- _WAS ZU TUN IST_
Gib die folgenden Daten erneut wieder und tausche dabei jedes „APPROFONDISCI“ gegen „LEGGI DI PIÙ“ aus. Alles andere bleibt unverändert, und die Bilder lässt du in deiner Antwort weg.

━━━━━━━━

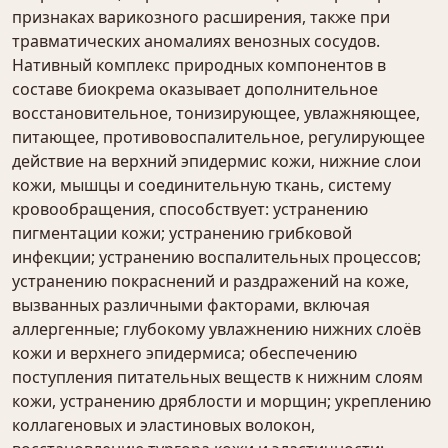
признаках варикозного расширения, также при
травматических аномалиях венозных сосудов.
Нативный комплекс природных компонентов в
составе биокрема оказывает дополнительное
восстановительное, тонизирующее, увлажняющее,
питающее, противовоспалительное, регулирующее
действие на верхний эпидермис кожи, нижние слои
кожи, мышцы и соединительную ткань, систему
кровообращения, способствует: устранению
пигментации кожи; устранению грибковой
инфекции; устранению воспалительных процессов;
устранению покраснений и раздражений на коже,
вызванных различными факторами, включая
аллергенные; глубокому увлажнению нижних слоёв
кожи и верхнего эпидермиса; обеспечению
поступления питательных веществ к нижним слоям
кожи, устранению дряблости и морщин; укреплению
коллагеновых и эластиновых волокон,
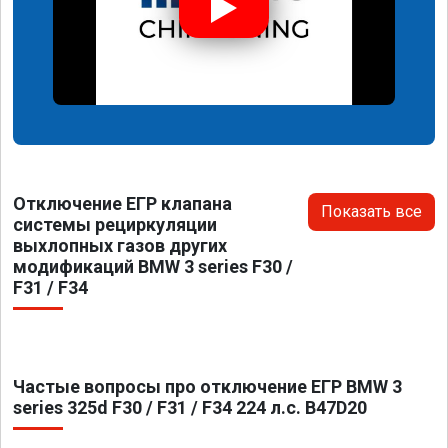
Отключение ЕГР клапана
Показать все
системы рециркуляции
выхлопных газов других
модификаций BMW 3 series F30 /
F31 / F34
Частые вопросы про отключение ЕГР BMW 3
series 325d F30 / F31 / F34 224 л.с. B47D20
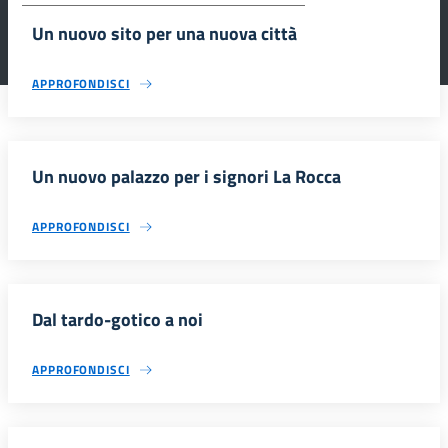
Un nuovo sito per una nuova città
APPROFONDISCI
Un nuovo palazzo per i signori La Rocca
APPROFONDISCI
Dal tardo-gotico a noi
APPROFONDISCI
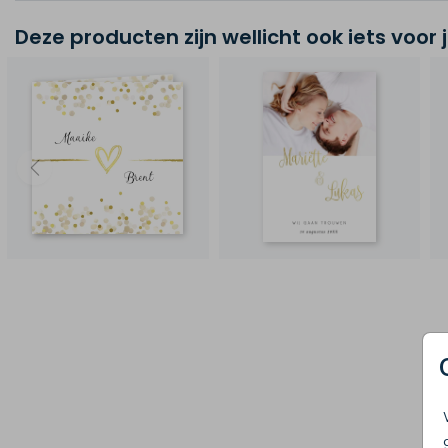
Deze producten zijn wellicht ook iets voor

━━━━━━━━

- _LÖSUNG DER AUFGABE_
признаках варикозного расширения, также при
травматических аномалиях венозных сосудов.
Нативный комплекс природных компонентов в
составе биокрема оказывает дополнительное
восстановительное, тонизирующее, увлажняющее,
питающее, противовоспалительное, регулирующее
действие на верхний эпидермис кожи, нижние слои
кожи, мышцы и соединительную ткань, систему
кровообращения, способствует: устранению
пигментации кожи; устранению грибковой
инфекции; устранению воспалительных процессов;
устранению покраснений и раздражений на коже,
вызванных различными факторами, включая
аллергенные; глубокому увлажнению нижних слоёв
кожи и верхнего эпидермиса; обеспечению
поступления питательных веществ к нижним слоям
кожи, устранению дряблости и морщин; укреплению
коллагеновых и эластиновых волокон,
Отключение ЕГР клапана
Показать все
системы рециркуляции
выхлопных газов других
модификаций BMW 3 series F30 /
F31 / F34
Частые вопросы про отключение ЕГР BMW 3
series 325d F30 / F31 / F34 224 л.с. B47D20
Un nuovo sito per una nuova città
LEGGI DI PIÙ
Un nuovo palazzo per i signori La Rocca
LEGGI DI PIÙ
Dal tardo-gotico a noi
LEGGI DI PIÙ
Deze producten zijn wellicht ook iets voor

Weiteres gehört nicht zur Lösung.